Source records

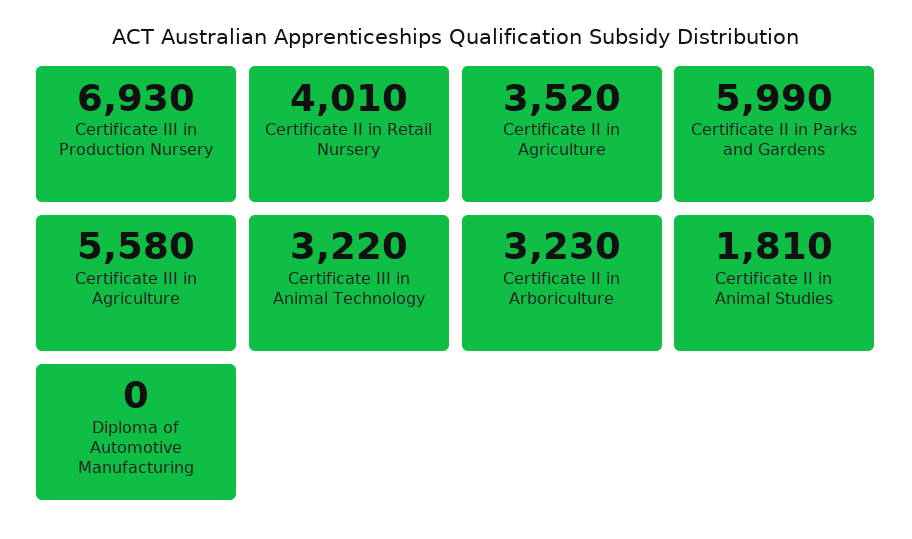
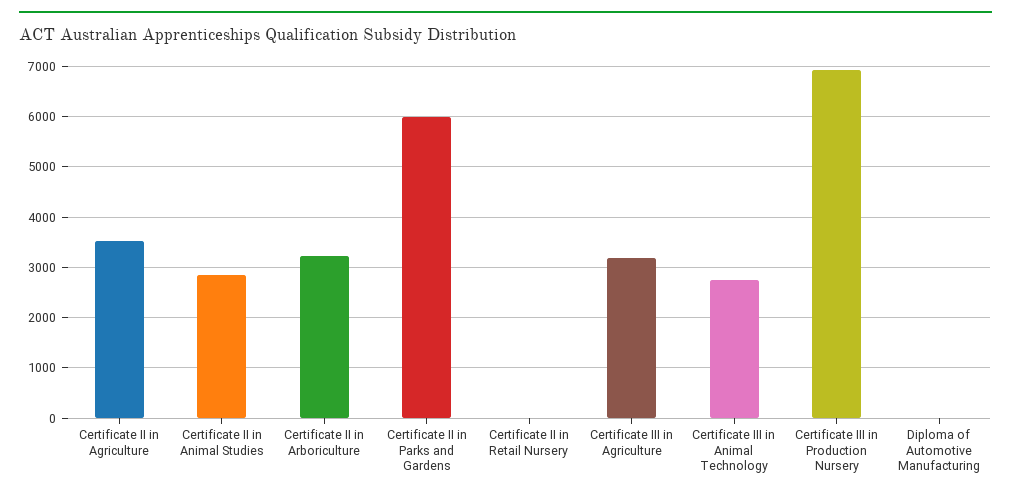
Certificate II in Retail Nursery: 4010 -> 0
Certificate III in Agriculture: 5580 -> 3200
Certificate III in Animal Technology: 3220 -> 2800
Certificate II in Animal Studies: 1810 -> 2800

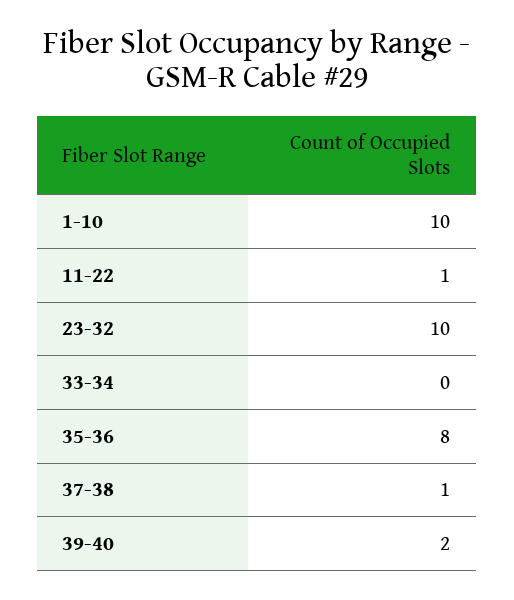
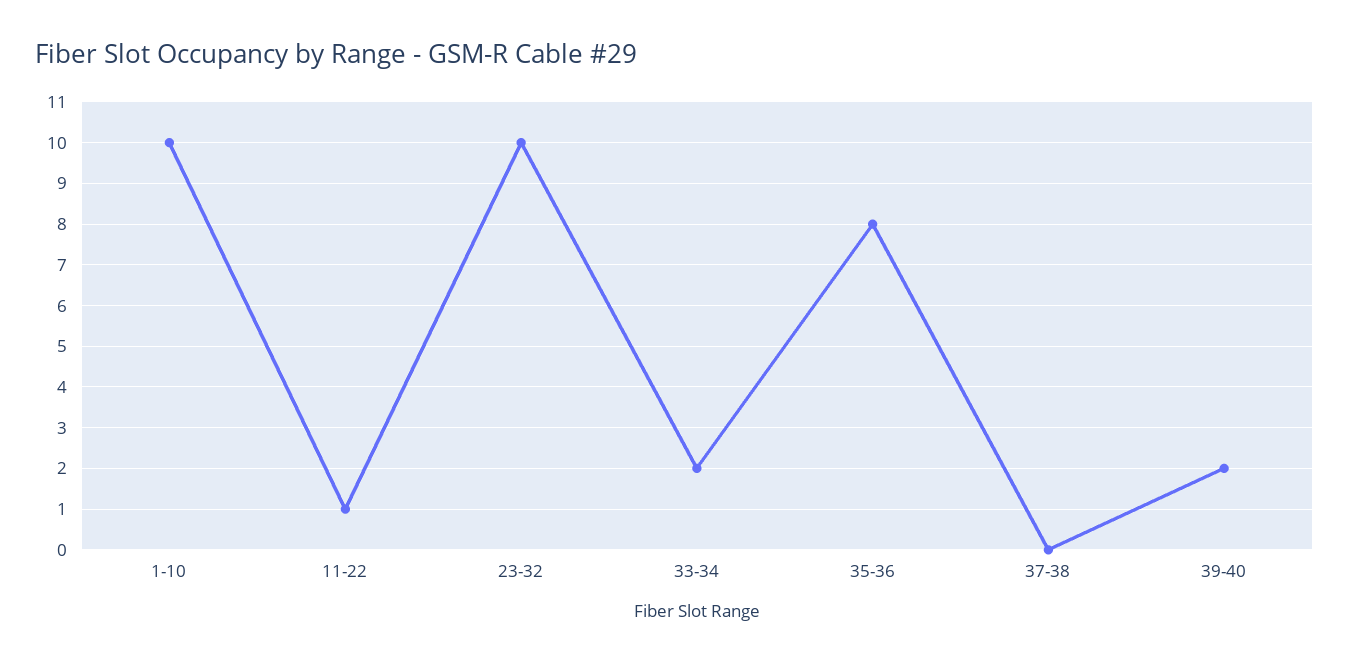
33-34: 0 -> 2
37-38: 1 -> 0

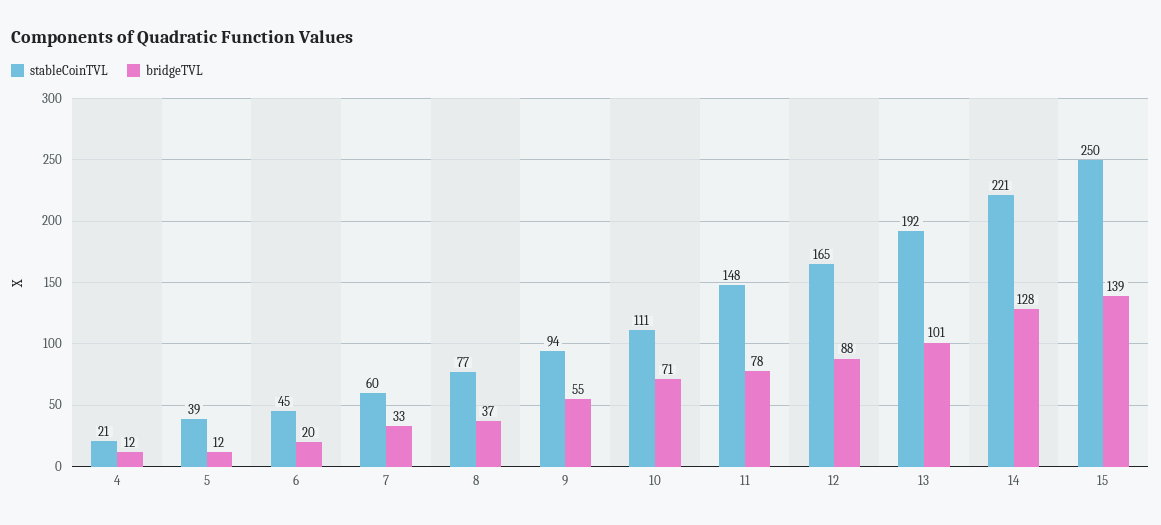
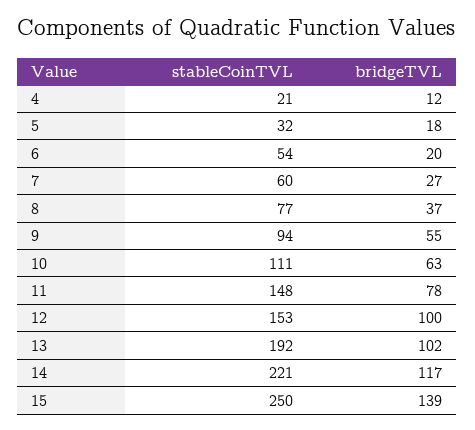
stableCoinTVL, 5: 39 -> 32
bridgeTVL, 5: 12 -> 18
stableCoinTVL, 6: 45 -> 54
bridgeTVL, 7: 33 -> 27
bridgeTVL, 10: 71 -> 63
stableCoinTVL, 12: 165 -> 153
bridgeTVL, 12: 88 -> 100
bridgeTVL, 13: 101 -> 102
bridgeTVL, 14: 128 -> 117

• [Job item]
Copy each line above precisely, dropping the pictures.

• [Solution below]
Certificate II in Retail Nursery: 4010 -> 0
Certificate III in Agriculture: 5580 -> 3200
Certificate III in Animal Technology: 3220 -> 2800
Certificate II in Animal Studies: 1810 -> 2800

33-34: 0 -> 2
37-38: 1 -> 0

stableCoinTVL, 5: 39 -> 32
bridgeTVL, 5: 12 -> 18
stableCoinTVL, 6: 45 -> 54
bridgeTVL, 7: 33 -> 27
bridgeTVL, 10: 71 -> 63
stableCoinTVL, 12: 165 -> 153
bridgeTVL, 12: 88 -> 100
bridgeTVL, 13: 101 -> 102
bridgeTVL, 14: 128 -> 117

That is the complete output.